▶ _What you are asked to do_
Each entry below must come back exactly as written, without its pictures.

***** Records for the exercise *****

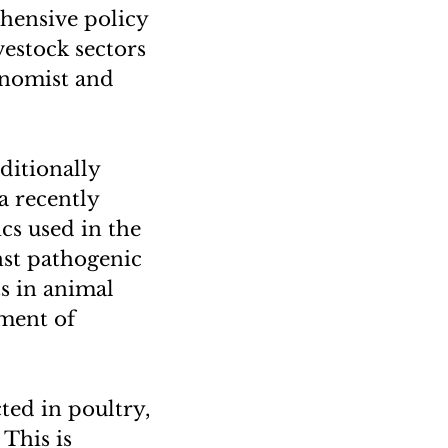
ehensive policy
vestock sectors
conomist and
ditionally
a recently
ics used in the
inst pathogenic
ts in animal
pment of
cted in poultry,
 This is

*****

▶ _Task solution_
ehensive policy
vestock sectors
conomist and
ditionally
a recently
ics used in the
inst pathogenic
ts in animal
pment of
cted in poultry,
 This is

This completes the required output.